定期テスト対策_古典_大鏡_口語訳&品詞分解

こんにちは。塾予備校部門枚方本校の福山です。
大鏡の口語訳&品詞分解です。

大鏡」は平安時代後期に成立した歴史物語で、
人物ごとの業績をまとめていく紀伝体で書かれています。
大鏡では2人の老人が主に藤原道長の実績について語り合っています。

ぜひテスト対策にお役立てください。

✿ 本文:太字、現代語訳:赤字 

大鏡『道長と隆家』

入道殿の土御門殿にて御遊びあるに、
入道殿〔藤原道長〕の土御門殿でご遊宴があったときに、

「かやうのことに、権中納言のなきこそ、
「こういう催しに、権中納言〔藤原隆家〕がいないのは、

なほさうざうしけれ。」とのたまはせて、
やはりもの足りないことだ。」とおっしゃって、

わざと御消息聞こえさせ給ふほど、
わざわざご案内を申し上げなさいましたが、その間、

杯あまたたびになりて、人々乱れ給ひて、
杯の数も重なって、人々は酔い乱れなさって、

紐おしやりて候はるるに、この中納言参り給へれば、
(お着物の)紐を解いて(くつろいで)伺候していらっしゃったところ、この中納言〔隆家〕が参上されました。

うるはしくなりて、居直りなどせられければ、
それで、(人々は)居ずまいを正して、座り直したりなどなさいましたので、

殿、「とく御紐解かせ給へ。

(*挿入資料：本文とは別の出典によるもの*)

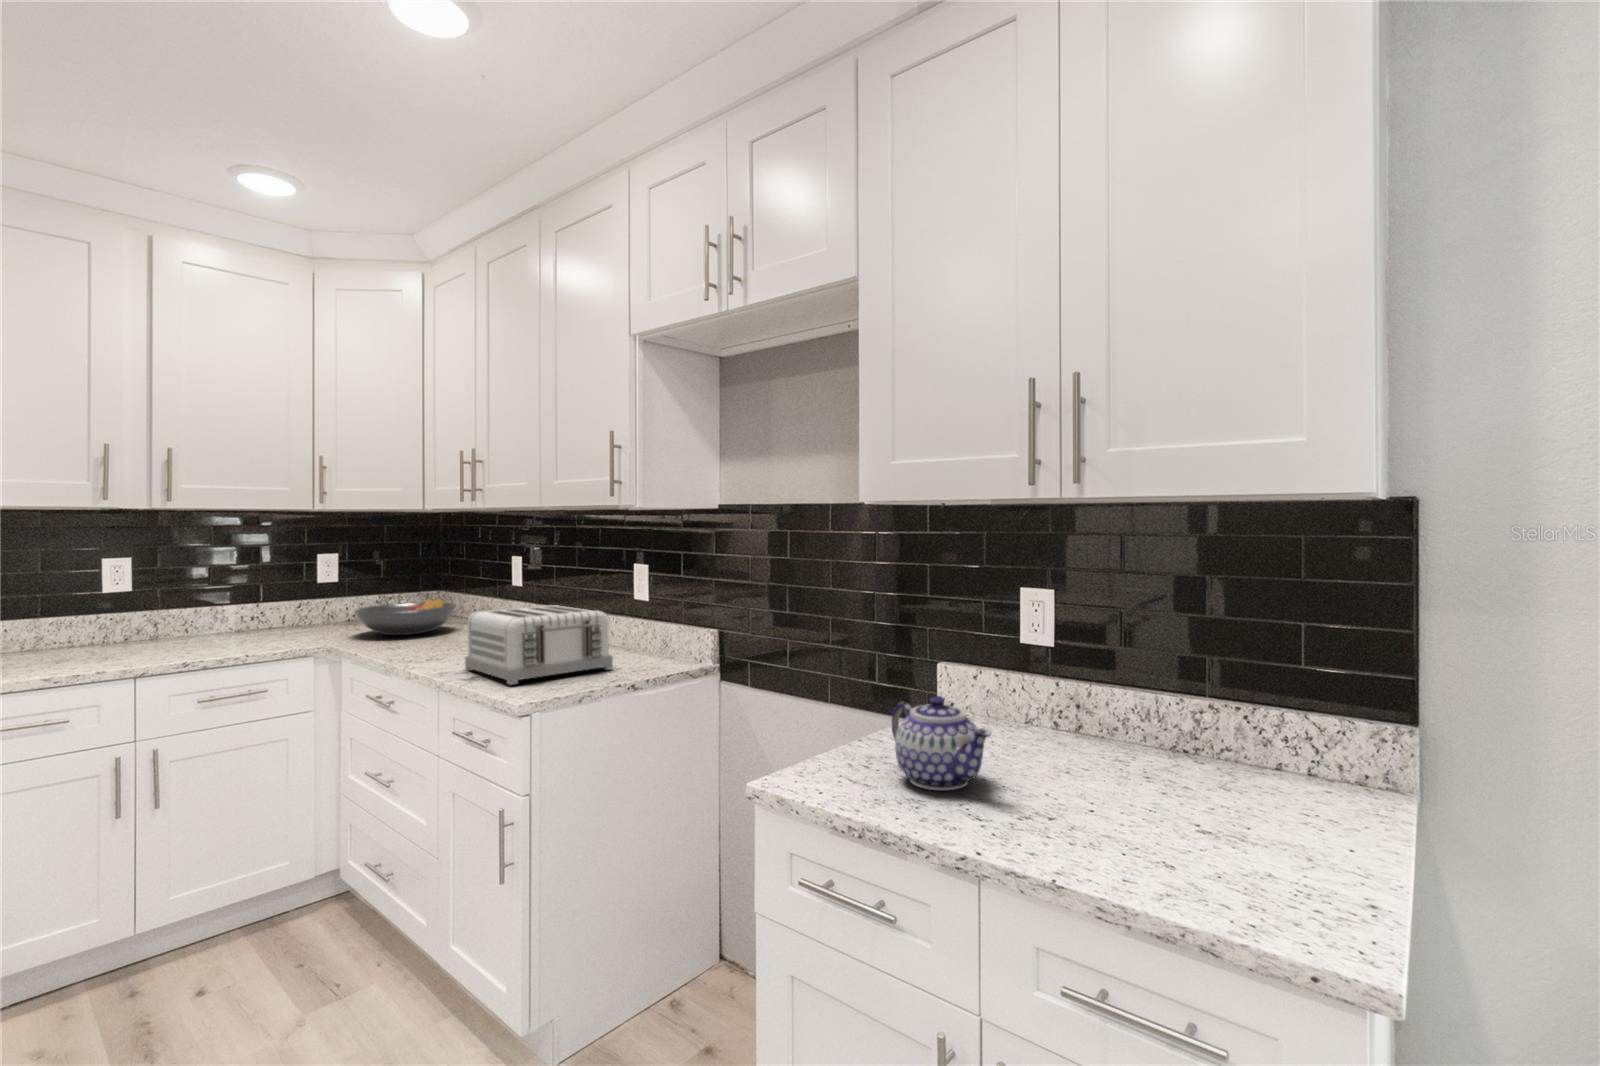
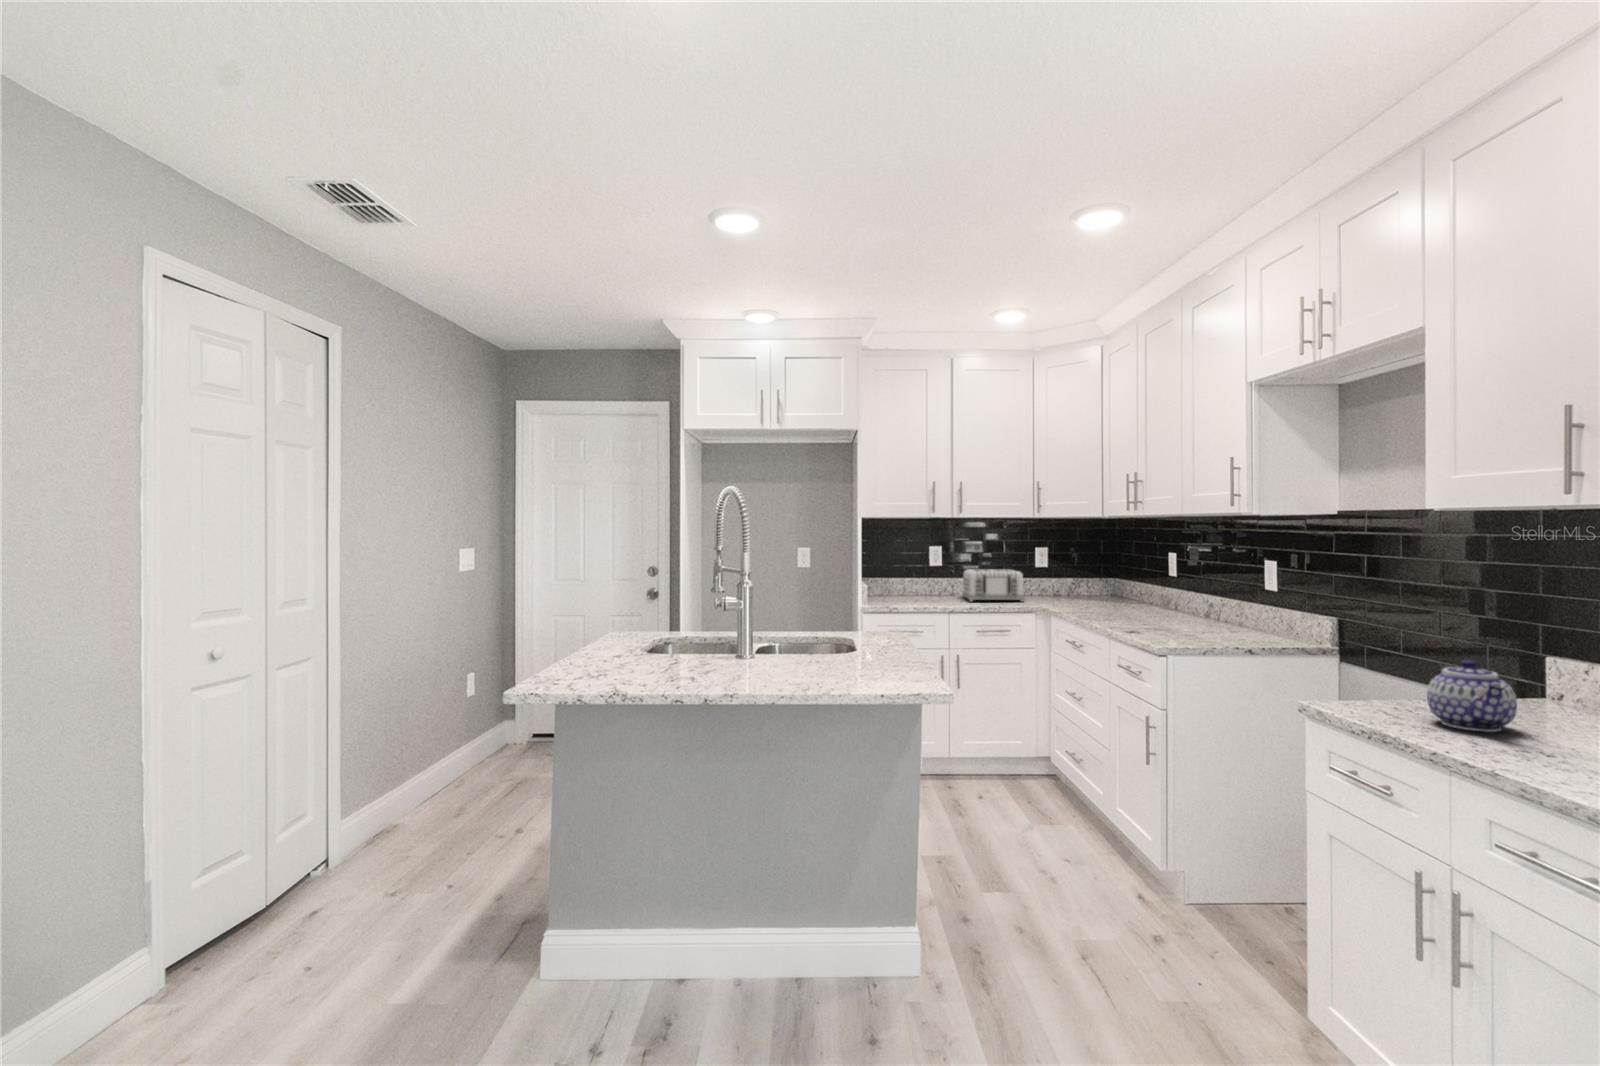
fruit bowl: present [355,598,456,635] -> none [1057,582,1127,606]
toaster: present [465,605,613,685] -> present [962,569,1025,602]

こと破れ侍りぬべし。」
入道殿が(隆家に)、「早く(お着物の)紐をお解きなさい。興がさめてしまいそうです。」

と仰せられければ、かしこまりて啗留し給ふを、
とおっしゃったところ、(隆家公はやはり)かしこまってためらっていらっしゃるのを、

公信偕、後ろより、「解き奉らむ。」とて寄り給ふに、
〔藤原〕公信偕が、後ろから、「(私が)解いてさしあげましょう。」と言って近寄りなさると、

中納言御けしきあしくなりて、「隆家は不運なることこそあれ、
中納言殿はご機嫌が悪くなって、「この隆家は不運なことがあるとはいえ、

そこたちにかやうにせらるべき身にもあらず。」と、
そなたたちにこんなふうに扱われるはずの身ではない。」と、

荒らかにのたまふに、人々御けしき変はり給へる中にも、
荒々しくおっしゃるので、人々はお顔色が変わりなさいましたが、

今の民部偕殿は、うはぐみて、人々の御顔をとかく見給ひつつ、
中でも、今の民部偕殿〔源俊賢〕は、興奮して、人々のお顔をあれこれ見回しなさりながら、

「こと出で来なむず。いみじきわざかな。」とおぼしたり。
「きっとひと騒動起こるにちがいない。えらいことだなあ。」と思っておいでです。

入道殿、うち笑はせ給ひて、
入道殿は、お笑いになって、

「今日は、かやうのたはぶれごと侍らでありなむ。
「今日は、そのような冗談ごとはなしにいたしませんか。

道長解き奉らむ。」とて、
(隆家公のお紐は)道長が解いてさしあげましょう。」とおっしゃって、

寄らせ給ひて、はらはらと解き奉らせ給ふに、
おそばへお寄りになって、さらさらとお解き申し上げなさると、

「これらこそあるべきことよ。」とて、御けしき直り給ひて、
(隆家公は)「これこそふさわしいお扱い方ですよ。」とおっしゃって、ご機嫌もお直りになって、

さし置かれつる杯取り給ひて、あまたたび召し、
置かれていた杯をお取りになって、杯を重ねられ、

常よりも乱れ遊ばせ給ひけるさまなど、あらまほしくおはしけり。
ふだんよりも羽目を外してお遊びになったありさまなど、好ましくていらっしゃいました。

殿もいみじうぞもてはやし聞こえさせ給うける。
殿〔道長〕も(隆家公を)非常にご歓待申し上げなさったことです。